La Réserve de biosphère du Río Plátano connaît une crise environnementale critique au Honduras en raison de la déforestation, du narcotrafic et de la construction de routes illégales.
Les communautés indigènes locales, y compris les Miskitu, Tawahka, Pech et Garífuna, ont alerté le gouvernement sur le déclin rapide de cet écosystème essentiel, considéré comme un poumon écologique vital en Amérique centrale.
La préoccupation réside non seulement dans la perte de biodiversité, mais dans un problème plus profond impliquant la combinaison d’intérêts illégaux, le manque de contrôle sur le territoire et l’insuffisance de la reconnaissance de l’autonomie indigène, essentielle pour arrêter la dévastation.
Ces communautés ont dénoncé la détérioration extrême de ce site déclaré Patrimoine de l’humanité et exigent l’autonomie territoriale comme mesure pour arrêter sa dégradation.
L’expansion de l’élevage a détruit plus de 70% des forêts dans cette région, se consolidant comme la principale cause de dégradation du sol. En parallèle, les réseaux de narcotrafic compliquent la situation en établissant des routes illégales dans des zones protégées, finançant la déforestation pour renforcer leur contrôle territorial.
L’état critique de la biosphère est marqué par l’ouverture illégale de chemins de plus de 5 kilomètres à l’intérieur de sa zone centrale, l’expansion des établissements humains et l’abattage indiscriminé d’arbres, où plus de 200 pièces de bois ont été comptabilisées lors d’une seule opération, selon l’Institut de Conservation Forestière (ICF).
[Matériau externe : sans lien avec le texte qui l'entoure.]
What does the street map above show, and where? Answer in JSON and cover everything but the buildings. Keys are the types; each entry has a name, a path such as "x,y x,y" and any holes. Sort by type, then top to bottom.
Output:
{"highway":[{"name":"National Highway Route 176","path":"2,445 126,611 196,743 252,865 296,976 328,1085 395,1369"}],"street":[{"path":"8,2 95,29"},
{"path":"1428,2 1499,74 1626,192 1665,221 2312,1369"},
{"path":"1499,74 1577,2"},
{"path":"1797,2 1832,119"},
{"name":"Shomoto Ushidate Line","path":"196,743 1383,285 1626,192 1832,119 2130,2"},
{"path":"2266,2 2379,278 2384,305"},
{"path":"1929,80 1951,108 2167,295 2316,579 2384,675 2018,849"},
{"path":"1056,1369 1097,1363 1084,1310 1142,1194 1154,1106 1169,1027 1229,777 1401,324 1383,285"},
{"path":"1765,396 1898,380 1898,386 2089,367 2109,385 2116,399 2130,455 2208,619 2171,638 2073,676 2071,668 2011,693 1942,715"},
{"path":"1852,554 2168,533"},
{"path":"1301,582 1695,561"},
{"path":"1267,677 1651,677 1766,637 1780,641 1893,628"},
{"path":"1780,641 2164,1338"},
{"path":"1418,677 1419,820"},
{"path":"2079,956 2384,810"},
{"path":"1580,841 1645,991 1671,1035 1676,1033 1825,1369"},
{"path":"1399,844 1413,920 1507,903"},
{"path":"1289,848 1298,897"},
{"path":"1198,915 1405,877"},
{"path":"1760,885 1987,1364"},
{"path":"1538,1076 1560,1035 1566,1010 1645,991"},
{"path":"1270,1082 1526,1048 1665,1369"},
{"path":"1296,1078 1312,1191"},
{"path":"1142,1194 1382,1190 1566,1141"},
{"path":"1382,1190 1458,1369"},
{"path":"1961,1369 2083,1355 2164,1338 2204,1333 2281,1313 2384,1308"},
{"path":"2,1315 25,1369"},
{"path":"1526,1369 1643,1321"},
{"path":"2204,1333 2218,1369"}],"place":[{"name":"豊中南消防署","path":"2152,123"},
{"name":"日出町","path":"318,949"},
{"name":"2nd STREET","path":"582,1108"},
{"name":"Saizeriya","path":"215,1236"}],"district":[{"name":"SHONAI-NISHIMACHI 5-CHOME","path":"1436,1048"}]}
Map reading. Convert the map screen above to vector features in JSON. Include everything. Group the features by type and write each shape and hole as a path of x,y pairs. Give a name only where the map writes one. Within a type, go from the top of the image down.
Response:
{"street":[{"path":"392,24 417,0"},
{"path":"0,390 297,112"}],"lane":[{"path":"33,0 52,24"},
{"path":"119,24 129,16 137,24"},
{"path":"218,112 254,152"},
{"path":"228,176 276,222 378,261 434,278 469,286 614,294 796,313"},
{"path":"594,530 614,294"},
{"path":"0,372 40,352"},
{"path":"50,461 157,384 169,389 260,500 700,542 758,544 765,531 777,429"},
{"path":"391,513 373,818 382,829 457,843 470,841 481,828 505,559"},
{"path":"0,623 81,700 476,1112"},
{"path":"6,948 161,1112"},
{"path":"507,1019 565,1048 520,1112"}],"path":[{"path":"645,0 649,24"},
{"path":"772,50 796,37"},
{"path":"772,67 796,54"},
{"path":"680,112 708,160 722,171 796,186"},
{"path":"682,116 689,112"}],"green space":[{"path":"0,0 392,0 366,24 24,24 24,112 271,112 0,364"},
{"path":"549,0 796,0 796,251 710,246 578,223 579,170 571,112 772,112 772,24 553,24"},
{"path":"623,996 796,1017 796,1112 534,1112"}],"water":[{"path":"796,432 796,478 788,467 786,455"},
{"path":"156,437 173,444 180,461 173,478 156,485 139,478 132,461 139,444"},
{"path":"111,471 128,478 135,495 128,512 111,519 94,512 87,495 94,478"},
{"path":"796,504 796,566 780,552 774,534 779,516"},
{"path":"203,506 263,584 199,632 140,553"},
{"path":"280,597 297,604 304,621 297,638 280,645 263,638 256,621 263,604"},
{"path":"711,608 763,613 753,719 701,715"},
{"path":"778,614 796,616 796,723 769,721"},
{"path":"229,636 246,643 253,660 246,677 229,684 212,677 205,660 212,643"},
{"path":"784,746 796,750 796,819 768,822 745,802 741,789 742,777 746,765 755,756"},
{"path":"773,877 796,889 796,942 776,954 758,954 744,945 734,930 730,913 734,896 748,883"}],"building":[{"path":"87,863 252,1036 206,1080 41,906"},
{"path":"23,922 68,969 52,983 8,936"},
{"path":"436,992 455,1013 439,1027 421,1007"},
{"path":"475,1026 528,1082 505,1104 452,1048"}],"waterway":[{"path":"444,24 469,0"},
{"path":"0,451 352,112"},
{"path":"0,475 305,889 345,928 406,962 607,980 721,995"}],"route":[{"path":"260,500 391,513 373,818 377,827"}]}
La transformation des forêts en pâturages pour l’élevage est l’une des principales causes de déforestation en Amérique latine, responsable d’environ 70% de cette perte, selon la FAO.
De plus, la présence de réseaux de narcotrafic dans la réserve, qui utilisent la biosphère pour leurs activités illicites, aggrave encore la situation.
Biosphère du Río Plátano
Des rapports d’organismes internationaux ont indiqué que ces réseaux encouragent la déforestation en ouvrant des chemins et en finançant des activités telles que l’élevage extensif. Ce processus, connu sous le nom de “narco-déforestation”, est courant dans plusieurs pays d’Amérique centrale et est utilisé pour consolider le contrôle territorial.
Pour les leaders indigènes, la solution passe par la reconnaissance de leur autonomie territoriale, car historiquement, les communautés locales ont été les véritables gardiennes de ces écosystèmes.
Des études de la Banque mondiale et de l’ONU ont démontré que les terres gérées par les peuples indigènes ont des taux de déforestation significativement plus bas, jusqu’à 50% de moins que celles non protégées par les communautés locales.
La Biosphère du Río Plátano sert de foyer aux peuples Miskitu, Tawahka, Pech et Garífuna, qui dépendent de son équilibre environnemental et agissent comme ses gardiens naturels.
Ce lieu a une valeur mondiale, abritant des écosystèmes tropicaux vierges, des rivières cristallines et des espèces uniques.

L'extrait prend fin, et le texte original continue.